_The input_
==*==

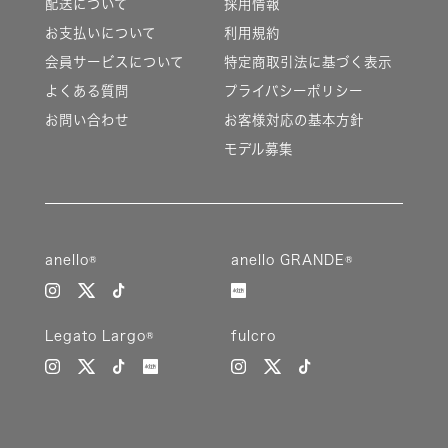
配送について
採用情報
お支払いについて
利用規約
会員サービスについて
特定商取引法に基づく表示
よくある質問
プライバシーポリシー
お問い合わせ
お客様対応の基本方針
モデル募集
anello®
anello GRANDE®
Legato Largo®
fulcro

==*==

_What to produce_
Turn the text read from all of the entries above into a numbered list, one item per line, with blank lines dropped. Leave the pictures out of your answer.

_Output_
1. 配送について
2. 採用情報
3. お支払いについて
4. 利用規約
5. 会員サービスについて
6. 特定商取引法に基づく表示
7. よくある質問
8. プライバシーポリシー
9. お問い合わせ
10. お客様対応の基本方針
11. モデル募集
12. anello®
13. anello GRANDE®
14. Legato Largo®
15. fulcro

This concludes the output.